Sotto una flebile luce di un lampione alimentato al neon avvolti tra i cartoni, non distante dalla sede della Triennale di via Alemagna, riposano due salvadoregni. A loro viene offerto dai volontari della “Ronda” una tazza di thé caldo e un kit di alimenti (molti dei quali regalati da donatori anonimi e dal Banco Alimentare) ma anche viene indirizzata una domanda: «Perché non venite a dormire al caldo al mezzanino della Centrale e vi fate curare?». Ma la risposta dei due sudamericani è ferma e netta (come sarà nel corso della serata per tutti gli altri homeless: «Vacci tu. Chi ce lo fa fare di andare lì. Non vogliamo essere controllati e schedati». Una resistenza a non scegliere il sottopasso della Centrale che viene confermata, pochi chilometri dopo, da una coppia di napoletani in piazza VI Febbraio: «Stiamo meglio qui a dormire sulle nostre panchine. E poi a sera tardi quando il locale cinese chiude ci possiamo mettere a riposare vicino a quella tettoia e prendere il caldo che proviene dalle stufe spente del ristorante...».

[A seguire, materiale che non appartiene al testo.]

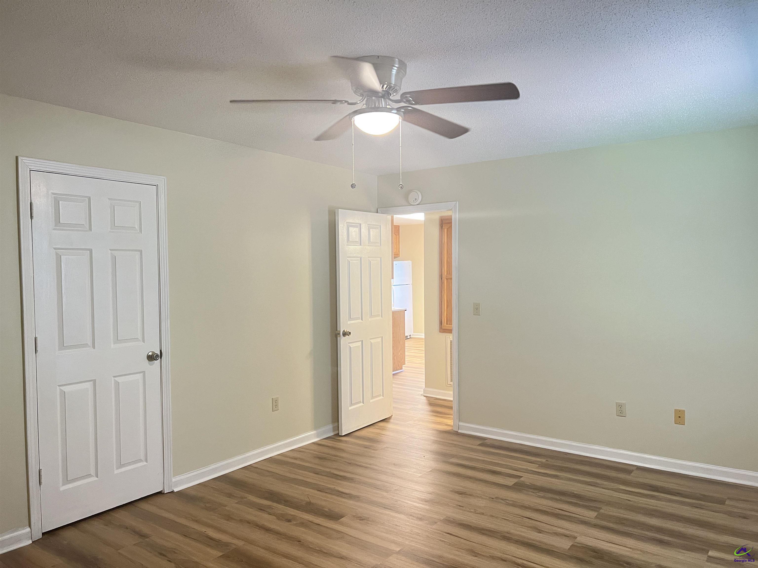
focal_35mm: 26
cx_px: 379
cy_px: 284
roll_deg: -0.1
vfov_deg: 53.1
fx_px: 569
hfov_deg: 67.3
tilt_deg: -2.4
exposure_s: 1/60
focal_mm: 5.7
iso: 400
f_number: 1.5
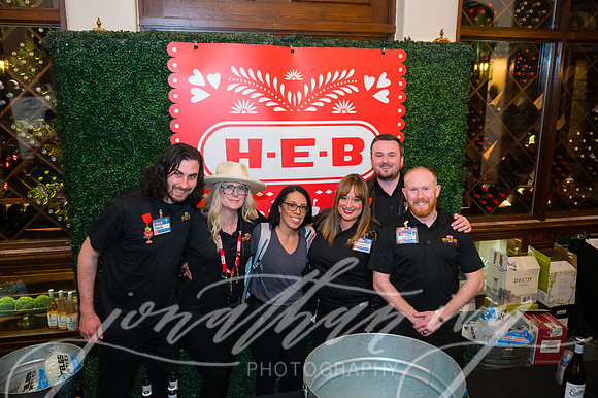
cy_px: 199
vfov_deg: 41.7
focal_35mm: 32
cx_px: 299
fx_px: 523
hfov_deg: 59.5
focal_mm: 31.5
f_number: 2.8
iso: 2500
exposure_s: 1/125
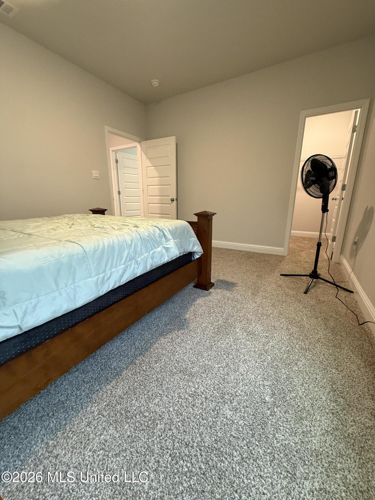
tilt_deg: -13.8
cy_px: 250
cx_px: 188
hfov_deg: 85.7
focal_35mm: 14
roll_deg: +0.7
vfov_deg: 102.1
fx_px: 202
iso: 400
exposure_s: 1/60
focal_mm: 2.22
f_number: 2.2
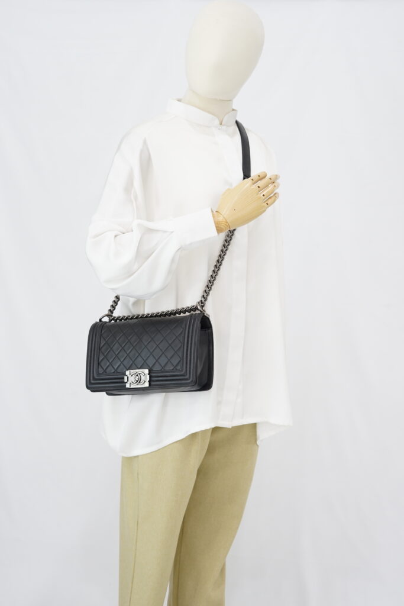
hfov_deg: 27.0
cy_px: 303
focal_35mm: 50
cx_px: 202
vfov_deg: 39.6
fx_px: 841
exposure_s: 1/6
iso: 640
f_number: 6.3
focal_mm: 50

Un viaggio quello del camper che tocca idealmente le vite spezzate di queste persone come il caso di un giovanissimo di Solaro il 19enne Mirko, appollaiato sotto i portici adiacenti il museo del Novecento, che preferisce la strada al ritorno a casa e non vuole l’aiuto di una comunità di recupero. «Il dramma di queste persone – racconta la volontaria Elena – è quella della cronicità e di scegliere la via dell’alcool a volte anche come ultimo espediente per riscaldarsi dal freddo....un gesto estremo anche per mettere alle spalle tanti problemi».
Neppure il freddo, però, riesce a far vincere a molti di loro il rifiuto del centro di accoglienza notturno. Un rifiuto vissuto spesse volte come un “no” alle regole e a una disciplina comunitaria. «Preferiscono “riposare” al freddo tra i cartoni – spiega il volontario Roberto – che finire in un dormitorio perché hanno paura delle regole, di essere derubati. E di trovarsi, a volte, in mezzo a delle risse. E soprattutto sono individui fragili, con un forte senso di disadattamento abituati a non avere regole». Una scelta quella della vita in strada al freddo preferita a un giaciglio caldo che trova conferma nello scarno numero di presenze (in maggioranza immigrati) sotto il mezzanino della Centrale (con le sue oltre 130 brandine della Protezione Civile).
«Siamo pronti ad accogliere qualsiasi persona – allarga le braccia una delle responsabili del mezzanino la signora Ina – ma non vengono perché c’è troppa trafila burocratica e troppi filtri d’ingresso e hanno paura di essere censiti dal “Casc” della Centrale». Ha il volto soddisfatto, chiudendo il report della corsa notturna dell’unità mobile, Elena: «Abbiamo consegnato tutti i viveri e tutte le coperte. Un segno e un piccolo indizio che questa continua ad essere un’emergenza da non dimenticare per la nostra città».